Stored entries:
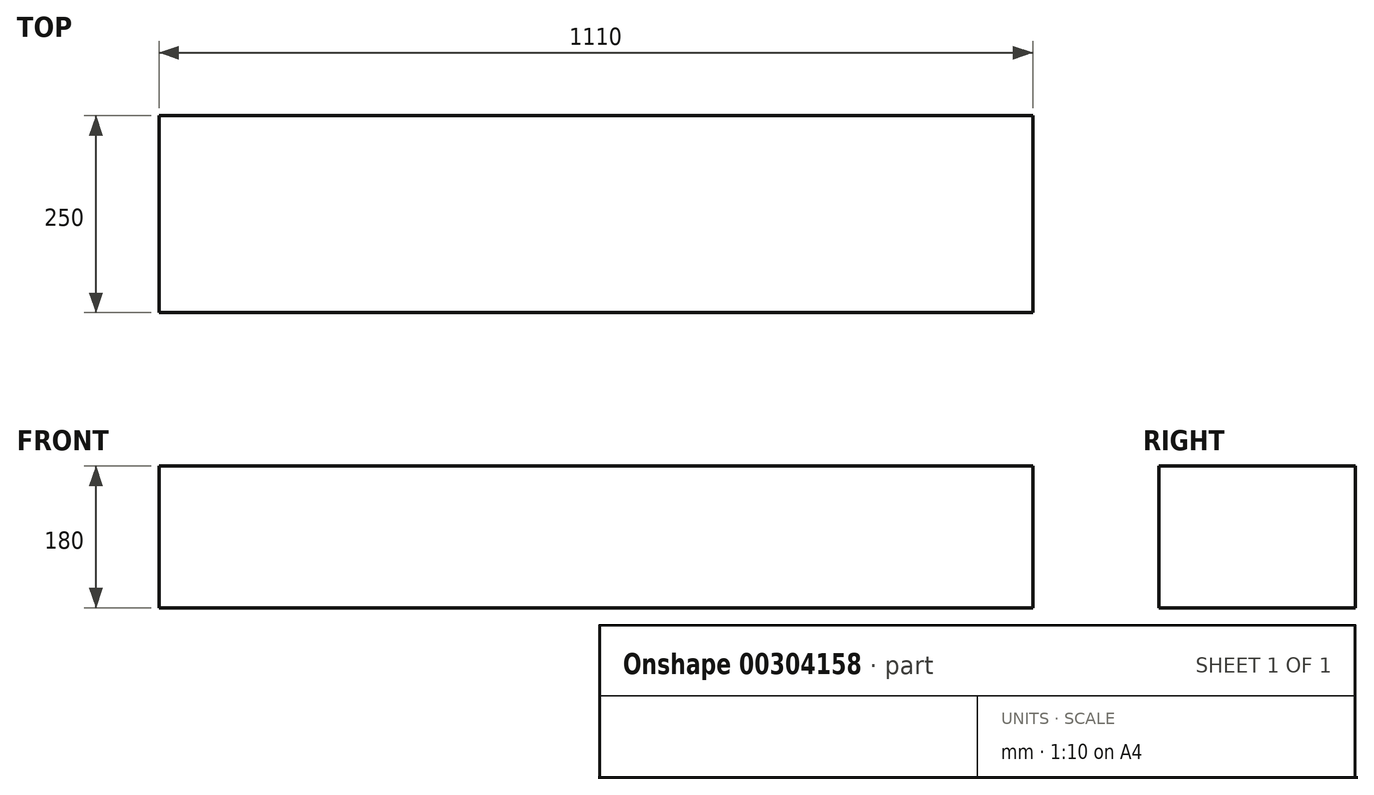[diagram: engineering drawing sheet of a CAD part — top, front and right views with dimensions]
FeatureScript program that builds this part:
annotation { "Feature Type Name" : "Feature", "Feature Type Description" : "" }
export const myFeature = defineFeature(function(context is Context, id is Id, definition is map)
    precondition{}
    {
        {
            var Q0;
            Q0=qCreatedBy(makeId("Top.planeOp"),FACE);
            var sketch = newSketch(context, id + "F0", { "sketchPlane" : qUnion([Q0])});
            skLineSegment(sketch, "E0.bottom", {"start": v(-559.3, -3.5) * mm, "end": v(550.7, -3.5) * mm});
            skLineSegment(sketch, "E0.top", {"start": v(-559.3, -253.5) * mm, "end": v(550.7, -253.5) * mm});
            skLineSegment(sketch, "E0.left", {"start": v(-559.3, -3.5) * mm, "end": v(-559.3, -253.5) * mm});
            skLineSegment(sketch, "E0.right", {"start": v(550.7, -3.5) * mm, "end": v(550.7, -253.5) * mm});
            skSolve(sketch);
        }
        {
            var Q0;
            Q0=makeQuery(id+"F0.imprint","IMPRINT",FACE,{"disambiguationData":[TD([[makeQuery(id+"F0.imprint","IMPRINT",EDGE,{"derivedFrom":sQuery(id+"F0.wireOp",EDGE,"E0.bottom")}),-1.0]])]});
            extrude(context, id + "F1", {"entities" : qUnion([Q0]), "depth" : 180 * mm});
        }
    });
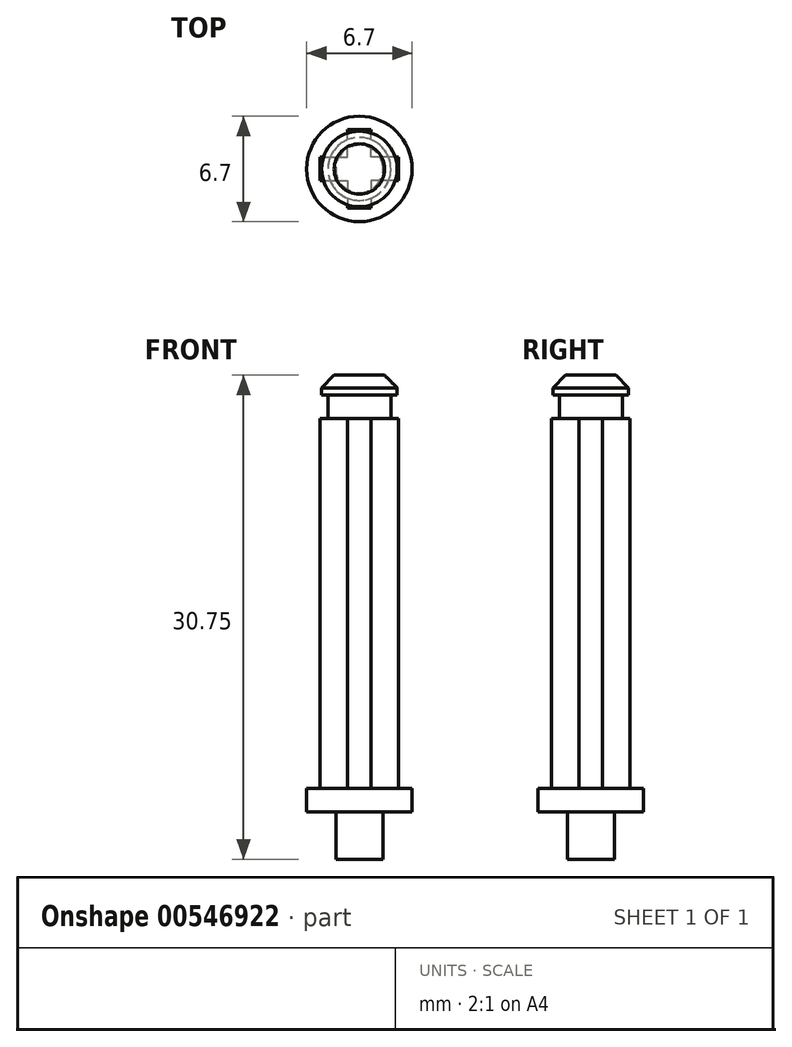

** Short task **
Reproduce every line of the records above word for word, omitting the pictures.

** Response to the task **
[diagram: engineering drawing sheet of a CAD part — top, front and right views with dimensions]
FeatureScript program that builds this part:
annotation { "Feature Type Name" : "Feature", "Feature Type Description" : "" }
export const myFeature = defineFeature(function(context is Context, id is Id, definition is map)
    precondition{}
    {
        {
            var Q0;
            Q0=qCreatedBy(makeId("Top.planeOp"),FACE);
            var sketch = newSketch(context, id + "F0", { "sketchPlane" : qUnion([Q0])});
            skLineSegment(sketch, "E0.bottom", {"start": v(-559.3, -3.5) * mm, "end": v(550.7, -3.5) * mm});
            skLineSegment(sketch, "E0.top", {"start": v(-559.3, -253.5) * mm, "end": v(550.7, -253.5) * mm});
            skLineSegment(sketch, "E0.left", {"start": v(-559.3, -3.5) * mm, "end": v(-559.3, -253.5) * mm});
            skLineSegment(sketch, "E0.right", {"start": v(550.7, -3.5) * mm, "end": v(550.7, -253.5) * mm});
            skSolve(sketch);
        }
        {
            var Q0;
            Q0=makeQuery(id+"F0.imprint","IMPRINT",FACE,{"disambiguationData":[TD([[makeQuery(id+"F0.imprint","IMPRINT",EDGE,{"derivedFrom":sQuery(id+"F0.wireOp",EDGE,"E0.bottom")}),-1.0]])]});
            extrude(context, id + "F1", {"entities" : qUnion([Q0]), "depth" : 180 * mm});
        }
    });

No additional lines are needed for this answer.